Trained humans can maintain a speed of ~20kph for hours (as in plural). Peak speed for a few seconds (which is what would be required to escape these animals if reaction time is not the problem) is ~50 kph for humans (but only for 10 meters or so).
Apples to apples, humans are far superior to these speeds. The best animals for these measurements do crush these figures (by a factor of ~3), but I would expect that the best dinosaurs wouldn't.
> Very large animals are effectively warm blooded by default due to volume to surface ratios cooling is a much larger problem than staying warm.

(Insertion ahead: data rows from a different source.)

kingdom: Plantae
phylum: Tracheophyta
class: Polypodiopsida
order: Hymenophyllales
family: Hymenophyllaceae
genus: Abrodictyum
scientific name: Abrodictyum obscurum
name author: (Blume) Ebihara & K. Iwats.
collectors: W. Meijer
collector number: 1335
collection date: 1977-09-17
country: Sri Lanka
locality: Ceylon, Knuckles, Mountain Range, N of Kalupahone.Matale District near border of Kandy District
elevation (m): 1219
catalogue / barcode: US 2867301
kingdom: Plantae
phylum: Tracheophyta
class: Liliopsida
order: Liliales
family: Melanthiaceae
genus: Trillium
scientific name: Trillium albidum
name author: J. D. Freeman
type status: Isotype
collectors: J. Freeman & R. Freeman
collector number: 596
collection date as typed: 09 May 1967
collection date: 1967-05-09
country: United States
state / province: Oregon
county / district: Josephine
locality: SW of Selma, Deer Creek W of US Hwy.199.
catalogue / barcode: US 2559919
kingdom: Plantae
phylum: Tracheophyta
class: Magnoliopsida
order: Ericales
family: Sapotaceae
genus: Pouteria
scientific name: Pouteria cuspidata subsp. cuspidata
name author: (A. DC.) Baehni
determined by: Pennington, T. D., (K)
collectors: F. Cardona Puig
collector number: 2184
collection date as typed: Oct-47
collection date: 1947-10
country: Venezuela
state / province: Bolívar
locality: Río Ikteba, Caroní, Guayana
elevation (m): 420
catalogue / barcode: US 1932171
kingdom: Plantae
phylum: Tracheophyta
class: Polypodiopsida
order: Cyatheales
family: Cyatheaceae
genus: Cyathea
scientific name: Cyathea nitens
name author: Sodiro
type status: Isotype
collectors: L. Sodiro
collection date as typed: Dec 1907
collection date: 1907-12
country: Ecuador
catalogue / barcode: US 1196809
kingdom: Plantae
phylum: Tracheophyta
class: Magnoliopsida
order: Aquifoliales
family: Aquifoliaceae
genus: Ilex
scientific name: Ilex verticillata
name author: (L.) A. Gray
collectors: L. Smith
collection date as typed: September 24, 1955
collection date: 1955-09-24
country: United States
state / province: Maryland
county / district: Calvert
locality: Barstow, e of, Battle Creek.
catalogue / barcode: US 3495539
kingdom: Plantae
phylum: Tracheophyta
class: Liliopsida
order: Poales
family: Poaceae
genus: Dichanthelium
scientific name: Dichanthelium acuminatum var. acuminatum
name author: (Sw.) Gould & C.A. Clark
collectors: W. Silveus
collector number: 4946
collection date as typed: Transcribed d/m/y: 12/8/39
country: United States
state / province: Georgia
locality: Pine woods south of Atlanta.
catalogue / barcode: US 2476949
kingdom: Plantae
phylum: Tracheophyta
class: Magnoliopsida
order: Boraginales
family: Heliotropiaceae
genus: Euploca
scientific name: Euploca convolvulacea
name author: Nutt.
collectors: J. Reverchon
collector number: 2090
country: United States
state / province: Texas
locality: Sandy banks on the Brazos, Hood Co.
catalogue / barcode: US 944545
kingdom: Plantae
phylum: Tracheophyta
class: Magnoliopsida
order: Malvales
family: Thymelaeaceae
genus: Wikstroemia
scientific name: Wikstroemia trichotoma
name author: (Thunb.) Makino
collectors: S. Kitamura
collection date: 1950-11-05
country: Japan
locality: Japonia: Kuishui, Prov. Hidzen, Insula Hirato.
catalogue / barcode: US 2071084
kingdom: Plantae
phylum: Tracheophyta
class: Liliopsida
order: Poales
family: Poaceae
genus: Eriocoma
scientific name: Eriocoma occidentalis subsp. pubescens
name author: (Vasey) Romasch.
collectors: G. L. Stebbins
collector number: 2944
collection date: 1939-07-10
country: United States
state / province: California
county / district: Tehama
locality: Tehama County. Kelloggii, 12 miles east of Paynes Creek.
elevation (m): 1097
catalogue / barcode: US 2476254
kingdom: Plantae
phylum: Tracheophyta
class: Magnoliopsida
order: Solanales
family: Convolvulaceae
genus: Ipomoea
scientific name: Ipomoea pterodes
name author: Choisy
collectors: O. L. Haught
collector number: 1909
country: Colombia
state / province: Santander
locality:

True, but being "very large" does not really help with either top speed or explosive power. The fastest animals are small (though not tiny, a decent-not-huge dog in size but much lighter) brittle little things. They chase, rapidly inflict a mortal wound, and run away, waiting until it is abandoned to eat. Fast animals, from cheetahs to rabbits are much lighter than their appearance would suggest. The animals with greatest endurance are larger, but humans are, perhaps surprisingly, pretty good at endurance. Clearly we, at one point, hunted like dogs do : not by outsprinting an animal in an intense fast chase, but by wearing it down for hours, slowly closing in for the kill. Most animals should not be able to escape humans using that strategy. Human hunters would make an animal sprint for it's life 10 times, letting it "escape" 9 times.